22.    Investimentos estrangeiros diretos (IED) - O Brasil foi o 2º maior investidor externo entre os países emergentes em 2006 (o 1º é Hong Kong), conforme estudo da Fundação Dom Cabral e pela Universidade de Colúmbia. As vinte principais múltis brasileiras têm US$ 56 bilhões de ativos no exterior (20% do total), geram 77,0 mil empregos no exterior (19% do total) e faturam US$ 30 bilhões no exterior (16% do total), com base em 2006. A lista é liderada pela Vale, seguida pela Petrobras, Gerdau, Embraer, Votorantim e CSN. A Gerdau lidera o ´ranking´ da transnacionalidade (participação de ativos, empregados e vendas externas no total de negócios). O índice de transnacionalidade da Gerdau é de 54%. Ainda é minúsculo o grau de inserção de capitais brasileiros, chinês, indiano e russo nas economias estrangeiras  (Folha de S. Paulo, São Paulo, 03 dez. 2007, p. B4).

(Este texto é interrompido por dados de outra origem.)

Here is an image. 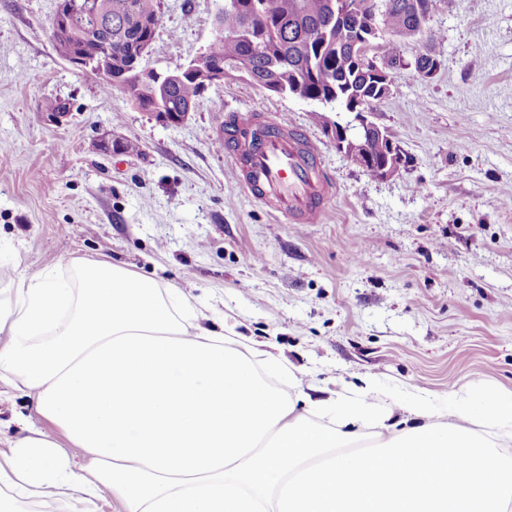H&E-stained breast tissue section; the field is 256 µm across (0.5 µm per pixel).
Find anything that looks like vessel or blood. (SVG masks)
<instances>
[{
	"mask_svg": "<svg viewBox=\"0 0 512 512\" xmlns=\"http://www.w3.org/2000/svg\"><path fill=\"white\" fill-rule=\"evenodd\" d=\"M233 158L239 188L292 224H315L336 195L317 143L282 117L241 124L234 131Z\"/></svg>",
	"mask_w": 512,
	"mask_h": 512,
	"instance_id": "vessel-or-blood-1",
	"label": "vessel or blood"
}]
</instances>
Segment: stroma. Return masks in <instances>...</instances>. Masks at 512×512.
Masks as SVG:
<instances>
[{
    "label": "stroma",
    "instance_id": "obj_1",
    "mask_svg": "<svg viewBox=\"0 0 512 512\" xmlns=\"http://www.w3.org/2000/svg\"><path fill=\"white\" fill-rule=\"evenodd\" d=\"M58 0H0V299L11 272L69 275L105 261L180 289L206 314L304 373L311 399L367 377L443 399L461 385L512 391V0H440L430 79L396 69L370 121L408 159L369 178L325 135L318 105L241 77L208 87L180 124L103 92L61 58ZM224 0H162L167 74L217 36ZM68 103L46 121L47 100ZM274 112L320 147L337 194L316 224H291L237 187L215 142L227 123ZM137 141L136 155L100 146ZM33 426L65 443L26 388L0 390V453Z\"/></svg>",
    "mask_w": 512,
    "mask_h": 512
}]
</instances>
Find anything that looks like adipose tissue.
I'll list each match as a JSON object with an SVG mask.
<instances>
[{"instance_id": "ef3b65f1", "label": "adipose tissue", "mask_w": 512, "mask_h": 512, "mask_svg": "<svg viewBox=\"0 0 512 512\" xmlns=\"http://www.w3.org/2000/svg\"><path fill=\"white\" fill-rule=\"evenodd\" d=\"M12 288L0 386L29 390L71 448L21 439L0 460V512L72 494L123 512H512V392L400 400L367 379L313 401L280 357L124 268L88 261Z\"/></svg>"}]
</instances>
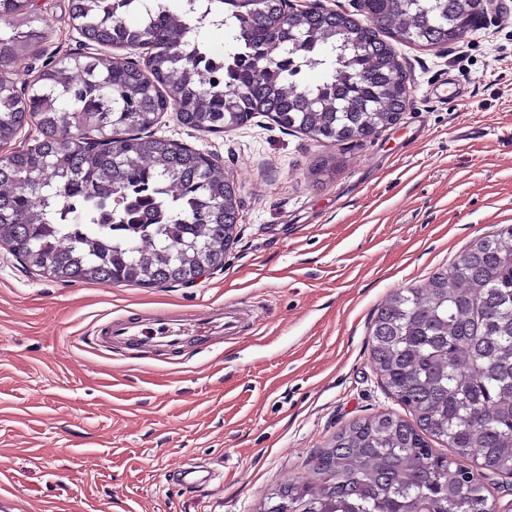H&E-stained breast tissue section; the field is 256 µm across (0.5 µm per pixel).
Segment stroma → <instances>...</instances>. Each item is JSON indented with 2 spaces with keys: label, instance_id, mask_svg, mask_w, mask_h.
Instances as JSON below:
<instances>
[{
  "label": "stroma",
  "instance_id": "stroma-1",
  "mask_svg": "<svg viewBox=\"0 0 512 512\" xmlns=\"http://www.w3.org/2000/svg\"><path fill=\"white\" fill-rule=\"evenodd\" d=\"M69 4L38 0L44 39L9 67L18 92L83 54ZM509 14L495 0L459 42L398 46L412 104L371 141L317 142L265 115L202 133L165 112L156 134L218 157L240 200L223 270L194 285L57 282L0 247V512H260L350 423L407 416L371 364L370 326L390 293L512 224ZM331 155L336 171L312 175ZM221 303L252 326L161 354L95 344L117 315ZM190 466L211 482L183 485Z\"/></svg>",
  "mask_w": 512,
  "mask_h": 512
}]
</instances>
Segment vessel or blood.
I'll return each instance as SVG.
<instances>
[{"mask_svg":"<svg viewBox=\"0 0 512 512\" xmlns=\"http://www.w3.org/2000/svg\"><path fill=\"white\" fill-rule=\"evenodd\" d=\"M244 327L237 310L221 305L199 309L180 316L167 312L117 316L103 324L97 343L101 346H163L174 350L192 338L210 340L238 335Z\"/></svg>","mask_w":512,"mask_h":512,"instance_id":"1","label":"vessel or blood"}]
</instances>
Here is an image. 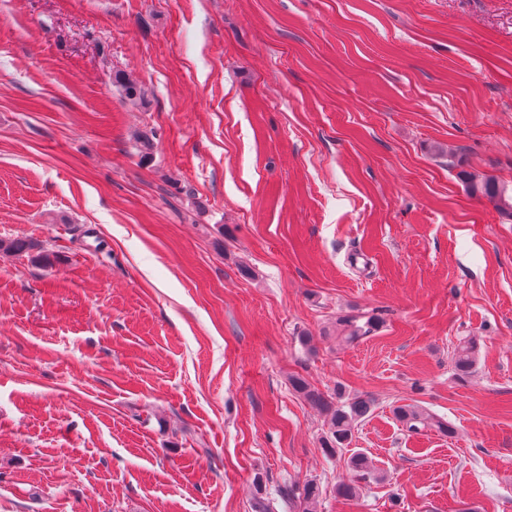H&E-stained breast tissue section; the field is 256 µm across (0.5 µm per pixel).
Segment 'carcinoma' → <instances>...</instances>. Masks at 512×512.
<instances>
[{"label":"carcinoma","instance_id":"obj_1","mask_svg":"<svg viewBox=\"0 0 512 512\" xmlns=\"http://www.w3.org/2000/svg\"><path fill=\"white\" fill-rule=\"evenodd\" d=\"M115 82L121 87L126 100L134 105L143 104L144 94L136 82L122 74L115 76ZM460 175L473 196L487 199L500 213L512 217V194L508 193L507 188L501 186L495 177L476 174L464 169L460 171ZM0 251L25 255L45 267L53 264L51 253L30 238L0 239ZM341 324L344 327V339L349 343H355L368 337L376 327L374 318L365 315L348 316L341 320ZM478 348L477 340L472 337L459 339L452 355L453 371L457 378L465 380L474 373ZM290 384L295 392L326 415V431H324L323 437L324 453L334 456L348 448L355 427L372 411V400L364 396L348 400L343 399L340 395L332 397L311 386L305 378L298 375L290 378ZM394 415L406 430L413 434L435 430L444 436L455 435L454 427L447 421L425 414L412 405L394 408ZM347 465L352 472V478L336 486V495L345 501H354L359 497L361 483L373 477L374 467L369 458L361 452L351 454ZM319 495L320 490L316 483L308 481L303 485L301 500H299L300 505L303 506V512H313L311 505L315 503Z\"/></svg>","mask_w":512,"mask_h":512}]
</instances>
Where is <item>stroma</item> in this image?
I'll return each instance as SVG.
<instances>
[{
  "instance_id": "1",
  "label": "stroma",
  "mask_w": 512,
  "mask_h": 512,
  "mask_svg": "<svg viewBox=\"0 0 512 512\" xmlns=\"http://www.w3.org/2000/svg\"><path fill=\"white\" fill-rule=\"evenodd\" d=\"M452 156L512 188V0H0V238L54 256L0 252V512H512V217ZM294 375L375 403L357 504ZM0 251L17 255H25L32 261L51 266L53 259L51 253L44 250V247L37 241L30 238L0 239ZM341 324L344 327L343 337L349 343H355L368 337L376 327L374 318L365 315L348 316L341 320ZM479 344L472 337L459 339L452 355L454 375L458 379L465 380L475 371ZM393 413L406 430L413 434L435 430L444 436L452 437L456 433L454 427L448 421L425 414L412 405L397 406Z\"/></svg>"
}]
</instances>
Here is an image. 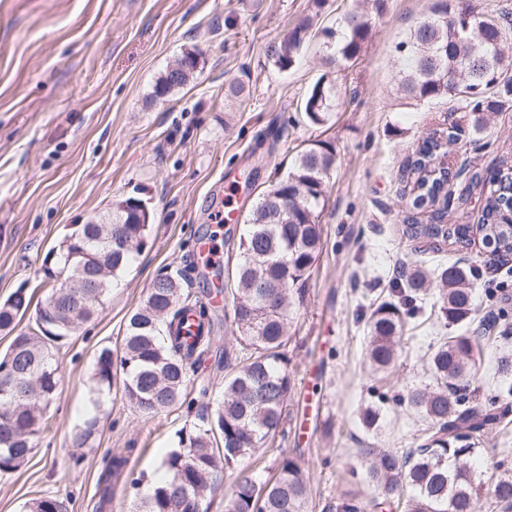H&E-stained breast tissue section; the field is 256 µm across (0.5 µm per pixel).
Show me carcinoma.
Returning a JSON list of instances; mask_svg holds the SVG:
<instances>
[{"label":"carcinoma","instance_id":"cac0c4a2","mask_svg":"<svg viewBox=\"0 0 512 512\" xmlns=\"http://www.w3.org/2000/svg\"><path fill=\"white\" fill-rule=\"evenodd\" d=\"M470 17L462 30L457 22ZM310 23L302 21L269 46L273 63L281 70L297 60L309 38ZM369 18L350 12L336 25L321 29L332 63L350 61L361 52ZM406 51L405 91L419 100L454 98L460 101L471 133L485 132L489 117L512 102V54H505L499 22L474 11L466 0H433L429 14L402 45ZM197 50H186L161 77L155 88L160 98L194 79ZM339 90L335 80L321 76L303 104L313 125L326 123ZM457 127L427 138L407 165L411 208L430 214L432 224L407 225L410 238L431 241L430 250L469 244L467 226L444 224L448 193L444 187L454 175L441 159L454 141ZM336 153L326 141H314L296 157L286 175L259 194L239 236L238 261L232 280L231 326L236 343L249 351L236 357L224 347L223 399L210 415L178 435L177 447L163 461L166 474L150 493L139 498L134 512H203L204 502L223 482L227 472H238L224 499V512H308L309 484L299 455L283 453L275 472L261 478L244 474V462L266 447L284 420L292 391L288 358V318L295 305L294 285L305 279L321 249L320 217L326 184ZM479 191L485 194L480 219L481 243L491 255L512 257V166L501 161L488 175L472 171L458 200ZM131 198L112 203L110 224H76L59 248L44 261L51 283L32 322L20 327L32 297L16 289L0 303V333L10 337L0 352V473L25 465L43 430L44 414L57 398L62 381L50 341L66 336L96 317L112 290L115 278L141 252L150 233L152 214L128 207ZM471 271L456 263L431 270L405 264L390 289L371 312L366 356L381 373L400 357L406 319L438 314L449 326L466 324V332L452 335L431 354L432 383L411 386L397 398L426 421L411 448L359 449L369 495L346 492L330 503L328 512H376L389 506L398 512H479L480 493L487 489L493 512H512V471L502 470L505 459L486 463L481 438L506 429L512 406V354L496 360L498 394L483 400L473 396L478 359L492 339V324L471 330L479 311ZM438 306L425 307L431 291ZM207 307L187 290L185 276L161 273L144 301L128 317L119 348L106 345L97 353L90 390V413L72 431L71 442L83 448L93 438L105 415L102 397L116 384L142 415L155 416L186 401V377L202 360L212 337ZM128 459L112 457L103 493L125 473ZM25 512H61L57 498L45 496L24 504Z\"/></svg>","mask_w":512,"mask_h":512}]
</instances>
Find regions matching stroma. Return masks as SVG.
<instances>
[{"label": "stroma", "instance_id": "stroma-1", "mask_svg": "<svg viewBox=\"0 0 512 512\" xmlns=\"http://www.w3.org/2000/svg\"><path fill=\"white\" fill-rule=\"evenodd\" d=\"M430 3L386 0L379 13L372 0H324L319 10L313 0H0V301L22 286L32 289L34 302L44 299L43 261L70 225L101 220L113 201L129 196L154 214L146 247L116 280L98 317L55 348L59 394L31 460L0 474V512H21L42 495L56 497L63 512H132L133 488L116 490L98 507L99 478L122 452L131 472L156 476L177 432L221 400L224 343L232 336L225 295L244 220L259 193L315 140L333 144L336 164L320 219L322 250L288 325L293 389L285 432L247 469L260 473L280 452L302 451L308 512H326L348 491L345 472L358 466L364 442L397 448L411 438L421 417L395 399L406 387L429 383L427 359L448 327L434 317L410 320L409 339L384 380L372 372L363 346L368 318L399 266L432 260L400 231L410 213L403 195L408 160L432 130L462 120L457 100L419 101L400 87V47ZM351 11L369 16V37L335 74L340 94L329 121L311 125L302 106L329 69L321 37L285 71L267 47L301 20L318 32ZM193 47L202 53L194 79L154 97L167 67ZM230 79L249 90L243 104L225 101ZM504 159L512 163L510 108L491 115L482 140L462 127L448 150L456 170H485ZM229 186L237 193L236 219L212 231L211 216ZM210 235L222 260L207 268L194 256L198 240ZM444 261L473 270L483 308L508 311L474 383L484 394L498 349H512V261H490L477 239ZM176 270L216 322L215 344L189 375L195 405L147 417L113 388L94 438L72 448L99 349L119 343L155 277ZM492 285L503 296L487 299ZM367 404L381 410L374 432L360 423Z\"/></svg>", "mask_w": 512, "mask_h": 512}]
</instances>
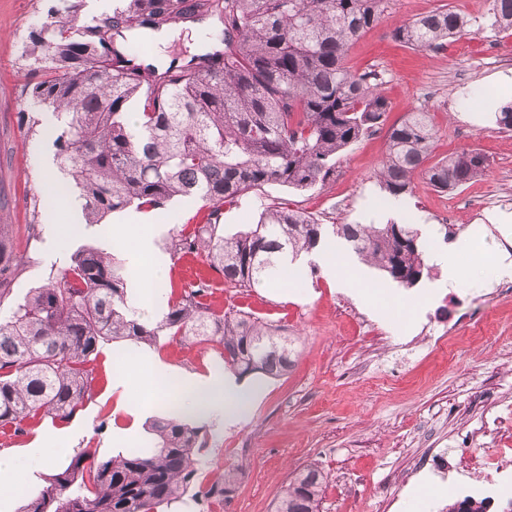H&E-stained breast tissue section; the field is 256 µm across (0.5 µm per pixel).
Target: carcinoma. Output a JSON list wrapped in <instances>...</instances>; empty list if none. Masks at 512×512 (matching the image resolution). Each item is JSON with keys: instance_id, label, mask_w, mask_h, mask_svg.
I'll use <instances>...</instances> for the list:
<instances>
[{"instance_id": "obj_1", "label": "carcinoma", "mask_w": 512, "mask_h": 512, "mask_svg": "<svg viewBox=\"0 0 512 512\" xmlns=\"http://www.w3.org/2000/svg\"><path fill=\"white\" fill-rule=\"evenodd\" d=\"M84 0H56L21 43L23 92L53 113L60 172L82 200L86 223L128 208L161 210L198 197L205 211L172 239L174 254H201L239 288L277 282L287 261L312 252L324 227L302 211L271 205L258 222L224 236V204L280 185L308 190L336 171L339 153L385 121L379 84L345 66L349 45L378 22L390 0H118L112 15L80 19ZM217 17V45L185 62L139 63L128 37L159 32L188 17ZM491 26L512 31V0H490ZM469 21L448 6L396 27L393 38L439 50ZM140 103L131 115L130 105ZM435 131L426 112L391 127L379 177L394 199L415 176L442 191L480 175L484 154L464 150L426 165ZM336 238L404 288L429 267L410 224H336ZM28 264L11 225L0 224V303ZM130 267L95 246L0 317V434L16 435L46 419L65 421L92 398L85 363L104 342L155 345L168 336L215 341L224 363L246 376L276 378L292 366L297 339L248 313L206 303L214 283L202 277L169 304L158 322L127 303ZM148 448L107 460L83 451L30 497L22 512H162L196 485L206 444L202 428L177 418L153 420ZM234 471L205 491L224 498ZM325 477L315 465L296 473L275 512H319ZM448 512H487L465 498Z\"/></svg>"}]
</instances>
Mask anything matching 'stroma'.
Returning <instances> with one entry per match:
<instances>
[{"label":"stroma","instance_id":"stroma-1","mask_svg":"<svg viewBox=\"0 0 512 512\" xmlns=\"http://www.w3.org/2000/svg\"><path fill=\"white\" fill-rule=\"evenodd\" d=\"M54 0H0V213L14 228L18 250L31 263L12 284L14 297L58 273L65 254L86 245L102 246L103 234L119 223L115 213L100 224H86L76 193L59 196L46 212L36 236L26 230V203L46 195L45 173L57 169L54 140L60 125L38 111L24 94L18 47L42 22ZM447 4L481 17L455 39L454 52L417 51L395 42L393 29ZM489 0H391L379 23L349 46L347 65L380 76L388 100L386 124L342 152L325 184L297 191L267 185L225 206V234L257 222L264 206L288 204L313 214L320 223L412 224L434 254L444 229L437 215L455 202L453 238L479 233L483 250L508 256L505 238L490 225L494 215L512 216V131L494 123L500 104L512 102V65L491 67L474 58L476 44L512 43V31L494 32L485 24ZM492 95H482V87ZM37 117L35 133L17 121L19 113ZM429 113L435 128L433 159L478 148L488 160L484 172L465 186L441 192L415 178L411 195L389 198L377 185L387 151L389 125L408 113ZM200 203L177 199L157 214L154 245L160 253ZM292 283L249 290L212 274L203 257H172L162 297L181 293L197 277H211L210 306L243 310L286 326L297 339L298 354L287 375H249L261 392L240 424H205L208 442L202 485L220 482L226 470H239L223 501L185 499L174 512H273V504L294 474L314 463L325 476L320 512H440L447 499L414 503V490L428 482L452 486L455 496L472 493L481 481L491 448H512V268L489 265L467 269L469 285L450 292L430 290L442 269L431 265L421 284L399 286L386 274L362 265L349 287H339L312 256L299 258ZM369 300H362V293ZM385 316H378L376 306ZM444 336L436 347L431 337ZM130 356H152L192 380L224 370L222 347L214 342L160 341L157 346L127 344ZM115 348L105 343L87 362L93 377L91 401L69 420L43 421L29 433L0 435V457L38 445L48 454L22 488H0V512H20L27 497L65 468L72 456L88 451L109 458L150 439L153 419L169 414L168 403L132 373L116 376ZM447 452V474L430 473L436 453ZM408 482L394 481L397 473Z\"/></svg>","mask_w":512,"mask_h":512}]
</instances>
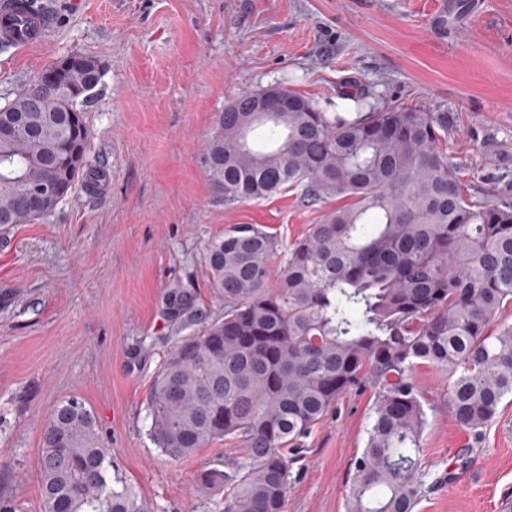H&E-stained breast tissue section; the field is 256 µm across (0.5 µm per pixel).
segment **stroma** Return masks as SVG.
Here are the masks:
<instances>
[{
  "instance_id": "obj_1",
  "label": "stroma",
  "mask_w": 512,
  "mask_h": 512,
  "mask_svg": "<svg viewBox=\"0 0 512 512\" xmlns=\"http://www.w3.org/2000/svg\"><path fill=\"white\" fill-rule=\"evenodd\" d=\"M54 18L29 47L0 45V105L71 54L104 66L87 113L88 158L106 178L78 182L33 224L0 228V505L41 512L40 436L61 400L82 399L112 450L111 477L154 512H221L196 477L239 446L216 440L171 461L149 435L147 395L164 358L222 317L202 253L237 224L280 243L340 201L291 189L216 199L199 161L218 112L244 91L293 89L329 112L348 92L376 106L448 115L440 146L473 200L512 199V0H43ZM194 302L181 323L167 295ZM427 412L424 491L414 512H501L512 502V396L474 438L454 419L448 380L418 365ZM376 399L350 391L299 442L285 512H345L352 466ZM167 302L168 318L171 322H177L191 307L193 296L183 289L174 288L168 293Z\"/></svg>"
}]
</instances>
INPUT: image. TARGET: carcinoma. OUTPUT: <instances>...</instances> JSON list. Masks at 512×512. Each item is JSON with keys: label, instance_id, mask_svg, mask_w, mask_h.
<instances>
[{"label": "carcinoma", "instance_id": "1", "mask_svg": "<svg viewBox=\"0 0 512 512\" xmlns=\"http://www.w3.org/2000/svg\"><path fill=\"white\" fill-rule=\"evenodd\" d=\"M54 67L64 70L54 96L36 107L38 87H22L3 113L15 130L0 138L1 227L57 208H29L33 188L104 180L86 155L71 164L87 146L98 61L73 54ZM271 96L287 98L288 111L258 119L253 102ZM354 99L367 111L327 112L278 85L242 92L200 155L226 204L297 187L314 201L346 200L282 253L256 224L209 241L204 265L224 317L182 340L152 383L149 434L165 456L241 444L224 470L197 476L201 493L224 490V512H284L296 445L344 394L368 386L377 400L346 512H413L428 475L415 368L445 373L448 409L475 436L512 395V326L491 331L512 307V200L464 194L439 147L448 113ZM167 302L177 322L193 296L174 288ZM41 443L42 512H152L109 477L112 449L84 403H58Z\"/></svg>", "mask_w": 512, "mask_h": 512}]
</instances>
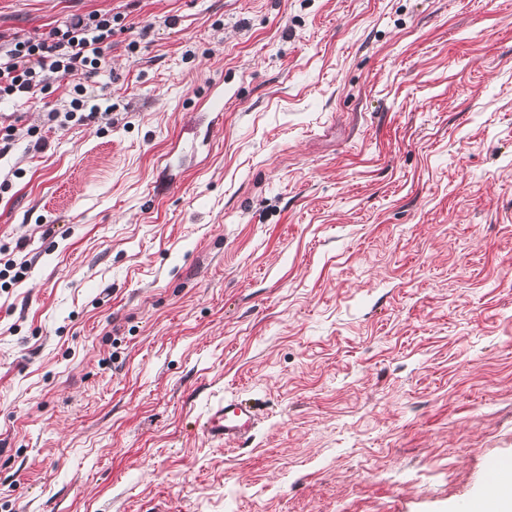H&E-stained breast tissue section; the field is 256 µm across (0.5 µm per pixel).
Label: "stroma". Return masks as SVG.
Listing matches in <instances>:
<instances>
[{"label":"stroma","instance_id":"1","mask_svg":"<svg viewBox=\"0 0 512 512\" xmlns=\"http://www.w3.org/2000/svg\"><path fill=\"white\" fill-rule=\"evenodd\" d=\"M93 11L111 128L0 159V512H464L512 457V0H0V37ZM255 414L252 406L244 401L218 403L204 423L207 434L214 438H247L254 426Z\"/></svg>","mask_w":512,"mask_h":512}]
</instances>
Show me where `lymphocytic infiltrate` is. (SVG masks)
I'll return each mask as SVG.
<instances>
[{"mask_svg":"<svg viewBox=\"0 0 512 512\" xmlns=\"http://www.w3.org/2000/svg\"><path fill=\"white\" fill-rule=\"evenodd\" d=\"M123 14L91 12L70 16L46 36L0 42V100L42 102L51 77L70 79L67 111L50 110L49 121L63 129L70 123L111 124V112L88 105L86 92L107 65L105 52L115 31L124 28Z\"/></svg>","mask_w":512,"mask_h":512,"instance_id":"lymphocytic-infiltrate-1","label":"lymphocytic infiltrate"}]
</instances>
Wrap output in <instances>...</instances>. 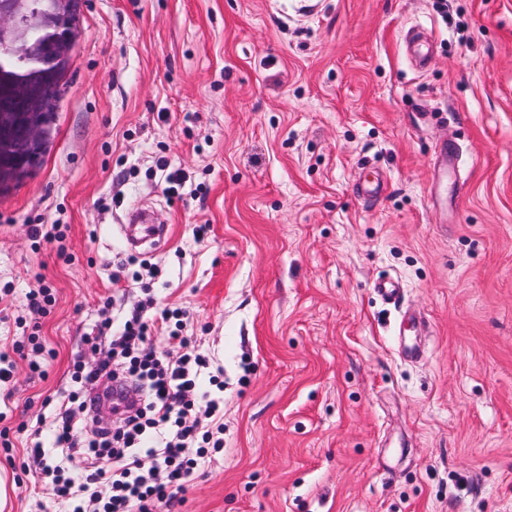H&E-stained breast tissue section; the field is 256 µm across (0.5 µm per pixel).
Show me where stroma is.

23.    Competitividade - O Brasil é o 3º com mais empresas competitivas entre os países emergentes, de acordo com o Boston Group, consultoria norte-americana. Atrás da China (41) e da Índia (20), o Brasil tem 13 empresas no ´ranking´ das cem empresas mais competitivas entre países emergentes: Brasken, Vale, Coteminas, Embraer, Gerdau Steel, JBS-Friboi, Marcopolo, Natura, Perdião, Petrobras, Sadia, Votorantim e WEG. O México aparece na lista com 7 empresas; a Rússia, com 6; e Argentina e Chile, com apenas 1 (Folha de S. Paulo, São Paulo, 06 dez. 2007, p. B19).

24.    Movimento - Nos últimos cinco anos (a partir de out. 2002), a classe D/E encolheu de 46% do total da população para 26%, enquanto a classe C cresceu de 32% para 49% e a classe A/B, de 20% para 23%, de acordo com pesquisa Datafolha. No mesmo período, a classe recebeu cerca de 20 milhões e já soma hoje 125 milhões de pessoas com mais de 16 anos (Folha de São Paulo, São Paulo, 16 dez. 2007, p. B1).

25.    O movimento de ascensão da classe D/E deve continuar, muito apoiado na ampliação da oferta de crédito no comércio e no crescimento econômico, e a classe média agora deve começar a recuperar-se. Esse processo poderá dar novo ímpeto para a economia,  segundo Sérgio Vale, economista-chefe da MB Associados (id.).